[Yang Perlu Dikerjakan]
1. Cetak persis bagian berita tentang pembagian pelampung yang dimulai dengan kata-kata berisi "TRIBUNNEWS.COM, PEKALONGAN -- Badan" dan diakhiri dengan "berlayar masih rendah.".
2. Tuliskan lanjutan berita tentang pembagian pelampung kepada nelayan Pekalongan, dimulai setelah kalimat terakhirnya.

[Blok Teks]

------------

TRIBUNNEWS.COM, PEKALONGAN -- Badan Kordinasi
Keamanan Laut (Bakorkamla) membagikan seratus lima puluh pelampung
hasil design Bakorkamla kepada nelayan di wilayah Pekalongan, Jawa
Tengah, Sabtu, (16/02/2013).
Staf Ahli Bidang SAR Bakorkamla, Nus
Sunadi, dalam pembekalannya kepada nelayan Pekalongan di aula Pelabuhan
Perikanan Nusantara Pekalongan, mengatakan bahwa kesadaran nelayan
mengenai keselamatan saat berlayar masih rendah.
"Oleh karena itu
kita berikan secara cuma-cuma, biar nelayannya merasa aman, dan bisa
terus menjadi tulang punggung keluarga, biar tumbuh kesadaran untuk
keselamatan," katanya.

------------

[Catatan koordinat titik penanda]

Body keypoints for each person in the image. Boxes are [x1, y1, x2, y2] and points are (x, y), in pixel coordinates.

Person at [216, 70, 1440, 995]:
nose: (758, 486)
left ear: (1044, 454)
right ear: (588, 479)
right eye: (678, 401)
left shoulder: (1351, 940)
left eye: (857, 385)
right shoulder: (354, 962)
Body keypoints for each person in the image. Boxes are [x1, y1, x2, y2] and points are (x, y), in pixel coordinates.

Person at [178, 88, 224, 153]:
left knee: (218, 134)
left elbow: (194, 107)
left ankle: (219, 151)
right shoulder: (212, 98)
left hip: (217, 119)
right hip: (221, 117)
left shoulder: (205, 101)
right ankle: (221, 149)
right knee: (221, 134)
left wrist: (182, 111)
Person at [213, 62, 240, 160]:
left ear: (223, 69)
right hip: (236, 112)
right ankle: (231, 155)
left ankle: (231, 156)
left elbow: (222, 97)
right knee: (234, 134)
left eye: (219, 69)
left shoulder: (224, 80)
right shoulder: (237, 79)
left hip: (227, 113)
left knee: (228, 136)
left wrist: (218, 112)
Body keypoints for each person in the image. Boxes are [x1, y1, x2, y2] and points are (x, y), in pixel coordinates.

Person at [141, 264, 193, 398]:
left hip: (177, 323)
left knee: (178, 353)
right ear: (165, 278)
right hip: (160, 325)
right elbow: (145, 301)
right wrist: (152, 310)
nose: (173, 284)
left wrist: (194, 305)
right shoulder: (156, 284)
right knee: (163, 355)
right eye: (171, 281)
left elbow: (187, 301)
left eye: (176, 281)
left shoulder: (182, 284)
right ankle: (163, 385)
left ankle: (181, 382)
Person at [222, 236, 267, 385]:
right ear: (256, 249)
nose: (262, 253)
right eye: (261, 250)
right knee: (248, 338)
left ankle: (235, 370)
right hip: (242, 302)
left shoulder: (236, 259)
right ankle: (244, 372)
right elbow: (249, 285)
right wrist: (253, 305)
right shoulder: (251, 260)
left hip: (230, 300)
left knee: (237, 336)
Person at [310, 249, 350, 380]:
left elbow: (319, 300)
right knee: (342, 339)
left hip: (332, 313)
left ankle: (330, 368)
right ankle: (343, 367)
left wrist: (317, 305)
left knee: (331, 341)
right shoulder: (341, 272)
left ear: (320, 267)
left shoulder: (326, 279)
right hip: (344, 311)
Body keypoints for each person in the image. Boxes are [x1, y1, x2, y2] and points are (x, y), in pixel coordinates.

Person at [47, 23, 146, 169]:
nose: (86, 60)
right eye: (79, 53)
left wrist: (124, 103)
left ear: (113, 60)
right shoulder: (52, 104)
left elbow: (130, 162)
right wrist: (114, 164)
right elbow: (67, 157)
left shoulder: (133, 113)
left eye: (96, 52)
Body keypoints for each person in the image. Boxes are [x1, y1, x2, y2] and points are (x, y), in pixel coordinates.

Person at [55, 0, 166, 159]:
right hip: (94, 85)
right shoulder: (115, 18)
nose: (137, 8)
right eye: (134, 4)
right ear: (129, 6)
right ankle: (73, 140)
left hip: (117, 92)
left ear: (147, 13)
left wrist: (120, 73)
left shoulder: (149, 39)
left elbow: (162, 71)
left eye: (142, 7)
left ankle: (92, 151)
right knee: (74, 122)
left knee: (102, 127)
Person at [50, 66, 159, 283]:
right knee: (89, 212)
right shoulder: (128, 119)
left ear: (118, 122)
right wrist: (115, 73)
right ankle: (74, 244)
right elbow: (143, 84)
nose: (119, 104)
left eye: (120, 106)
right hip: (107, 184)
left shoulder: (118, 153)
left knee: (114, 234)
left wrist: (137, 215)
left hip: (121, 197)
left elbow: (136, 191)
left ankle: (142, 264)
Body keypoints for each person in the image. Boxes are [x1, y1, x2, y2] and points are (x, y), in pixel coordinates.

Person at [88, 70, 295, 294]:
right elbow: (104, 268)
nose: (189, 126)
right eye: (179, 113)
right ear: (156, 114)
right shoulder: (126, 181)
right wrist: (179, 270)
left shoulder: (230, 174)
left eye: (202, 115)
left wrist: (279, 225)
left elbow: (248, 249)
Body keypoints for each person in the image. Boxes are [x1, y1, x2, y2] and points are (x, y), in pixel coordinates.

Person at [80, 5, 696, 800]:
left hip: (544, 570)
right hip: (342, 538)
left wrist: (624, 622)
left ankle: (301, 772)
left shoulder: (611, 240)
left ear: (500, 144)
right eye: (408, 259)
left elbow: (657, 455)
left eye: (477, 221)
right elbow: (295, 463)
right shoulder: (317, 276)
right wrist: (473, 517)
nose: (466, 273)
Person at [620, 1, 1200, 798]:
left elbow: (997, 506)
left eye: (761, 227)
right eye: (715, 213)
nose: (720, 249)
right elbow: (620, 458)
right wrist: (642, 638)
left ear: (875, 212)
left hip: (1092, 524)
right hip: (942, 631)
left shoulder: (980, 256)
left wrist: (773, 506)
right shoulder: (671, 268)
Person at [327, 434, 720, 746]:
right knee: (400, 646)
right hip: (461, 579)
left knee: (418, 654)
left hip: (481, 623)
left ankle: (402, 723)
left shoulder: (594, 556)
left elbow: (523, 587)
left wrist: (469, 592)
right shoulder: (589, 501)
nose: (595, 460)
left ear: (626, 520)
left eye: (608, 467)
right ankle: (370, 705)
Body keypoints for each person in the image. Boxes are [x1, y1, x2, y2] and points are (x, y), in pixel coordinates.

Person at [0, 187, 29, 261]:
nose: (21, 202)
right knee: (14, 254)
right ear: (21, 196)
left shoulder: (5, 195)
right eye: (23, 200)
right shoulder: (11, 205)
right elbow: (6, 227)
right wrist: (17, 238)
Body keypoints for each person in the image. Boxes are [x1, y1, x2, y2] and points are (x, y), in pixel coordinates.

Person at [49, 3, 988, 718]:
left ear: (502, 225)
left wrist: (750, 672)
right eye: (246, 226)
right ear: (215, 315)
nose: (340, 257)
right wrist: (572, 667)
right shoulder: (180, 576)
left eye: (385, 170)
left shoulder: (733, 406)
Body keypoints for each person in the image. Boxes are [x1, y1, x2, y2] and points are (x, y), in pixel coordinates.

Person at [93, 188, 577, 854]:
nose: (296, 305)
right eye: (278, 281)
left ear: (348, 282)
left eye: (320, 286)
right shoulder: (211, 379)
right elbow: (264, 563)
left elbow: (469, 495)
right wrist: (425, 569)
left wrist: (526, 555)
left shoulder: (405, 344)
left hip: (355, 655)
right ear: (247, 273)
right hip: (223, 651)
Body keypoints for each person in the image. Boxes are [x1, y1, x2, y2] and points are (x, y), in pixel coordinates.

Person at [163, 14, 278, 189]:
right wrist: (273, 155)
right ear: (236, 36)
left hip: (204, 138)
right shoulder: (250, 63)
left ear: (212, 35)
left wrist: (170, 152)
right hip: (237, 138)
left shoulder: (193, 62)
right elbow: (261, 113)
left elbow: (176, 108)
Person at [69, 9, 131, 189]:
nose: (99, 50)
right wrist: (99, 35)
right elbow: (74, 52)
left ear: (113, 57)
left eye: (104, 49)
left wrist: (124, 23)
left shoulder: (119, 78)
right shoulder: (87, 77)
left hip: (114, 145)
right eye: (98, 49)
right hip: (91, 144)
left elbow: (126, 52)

------------

[Jawaban Tiap Butir]
1.
TRIBUNNEWS.COM, PEKALONGAN -- Badan Kordinasi
Keamanan Laut (Bakorkamla) membagikan seratus lima puluh pelampung
hasil design Bakorkamla kepada nelayan di wilayah Pekalongan, Jawa
Tengah, Sabtu, (16/02/2013).
Staf Ahli Bidang SAR Bakorkamla, Nus
Sunadi, dalam pembekalannya kepada nelayan Pekalongan di aula Pelabuhan
Perikanan Nusantara Pekalongan, mengatakan bahwa kesadaran nelayan
mengenai keselamatan saat berlayar masih rendah.

2.
Pelampung tersebut terbuat dari sejenis
foam yang dibalut dengan satin Jepang, oleh karena itu daya apungnya
jauh labih baik dari pada pelampung pada umumnya.
Menurut standar
Safety Of Life at Sea (SOLAS) sebuah pelampung harus bisa mengapung
dengan beban selama sekitar 72 jam. Nus mengatakan pelampung tersebut
sudah diuji daya apungnya dengan beban 15 kilogram selama 82 jam.
"Jika
seseoran bertahan di laut diatas 82 jam, umumnya seseorang itu sudah
meninggal, karena kehilangan panas tubuh maupun kekurangan cairan,"
ujarnya.
Pelampung yang dilengkapi dengan pluit itu berwarna
oranye. Nus dalam pembekalannya menuturkan bahwa warna tersebut akan
sangat mudah dikenali dari kejauhan, sehingga proses pencarian korban
yang mengenakan pelampung itu jadi lebih mudah.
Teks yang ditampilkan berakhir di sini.